- **WHAT TO WORK ON**
Output all entries exactly as they appear and skip the pictures.

[Items listed in a dataset]
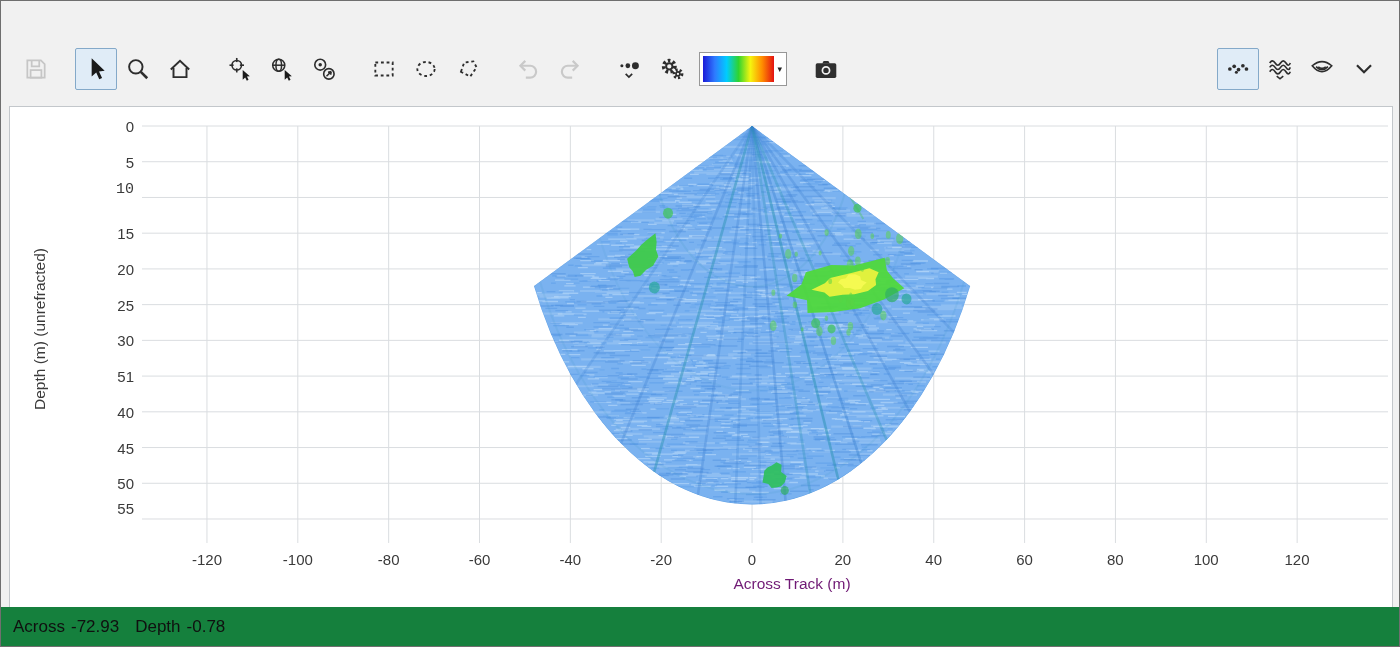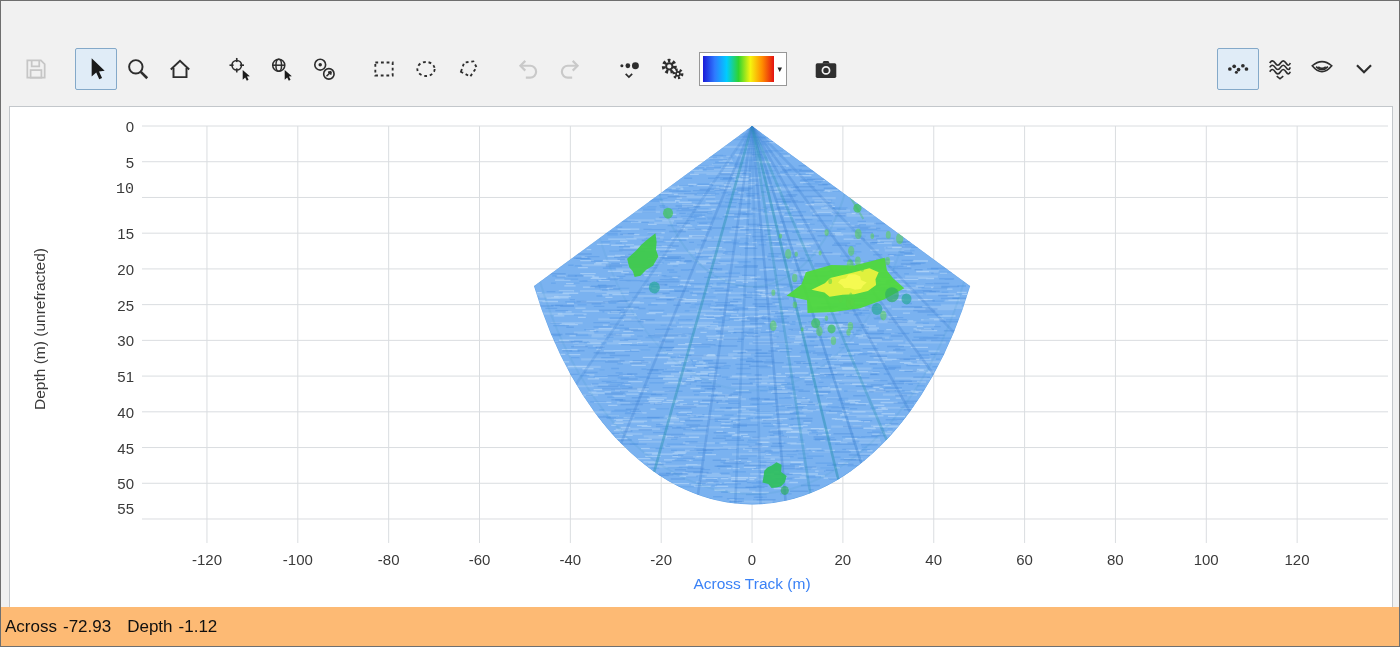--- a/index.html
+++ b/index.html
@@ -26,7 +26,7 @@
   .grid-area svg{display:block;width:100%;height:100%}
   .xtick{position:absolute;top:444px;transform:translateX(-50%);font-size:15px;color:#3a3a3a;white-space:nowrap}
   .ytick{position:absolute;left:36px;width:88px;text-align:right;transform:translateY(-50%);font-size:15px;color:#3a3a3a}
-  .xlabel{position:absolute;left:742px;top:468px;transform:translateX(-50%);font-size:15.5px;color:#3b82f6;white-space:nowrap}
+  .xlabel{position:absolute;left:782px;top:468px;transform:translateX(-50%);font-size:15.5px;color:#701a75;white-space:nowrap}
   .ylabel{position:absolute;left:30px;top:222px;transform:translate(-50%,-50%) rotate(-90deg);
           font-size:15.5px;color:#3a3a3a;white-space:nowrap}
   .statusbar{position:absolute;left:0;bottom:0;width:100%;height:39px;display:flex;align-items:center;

- **TASK RESPONSE**
--- a/index.html
+++ b/index.html
@@ -26,7 +26,7 @@
   .grid-area svg{display:block;width:100%;height:100%}
   .xtick{position:absolute;top:444px;transform:translateX(-50%);font-size:15px;color:#3a3a3a;white-space:nowrap}
   .ytick{position:absolute;left:36px;width:88px;text-align:right;transform:translateY(-50%);font-size:15px;color:#3a3a3a}
-  .xlabel{position:absolute;left:742px;top:468px;transform:translateX(-50%);font-size:15.5px;color:#3b82f6;white-space:nowrap}
+  .xlabel{position:absolute;left:782px;top:468px;transform:translateX(-50%);font-size:15.5px;color:#701a75;white-space:nowrap}
   .ylabel{position:absolute;left:30px;top:222px;transform:translate(-50%,-50%) rotate(-90deg);
           font-size:15.5px;color:#3a3a3a;white-space:nowrap}
   .statusbar{position:absolute;left:0;bottom:0;width:100%;height:39px;display:flex;align-items:center;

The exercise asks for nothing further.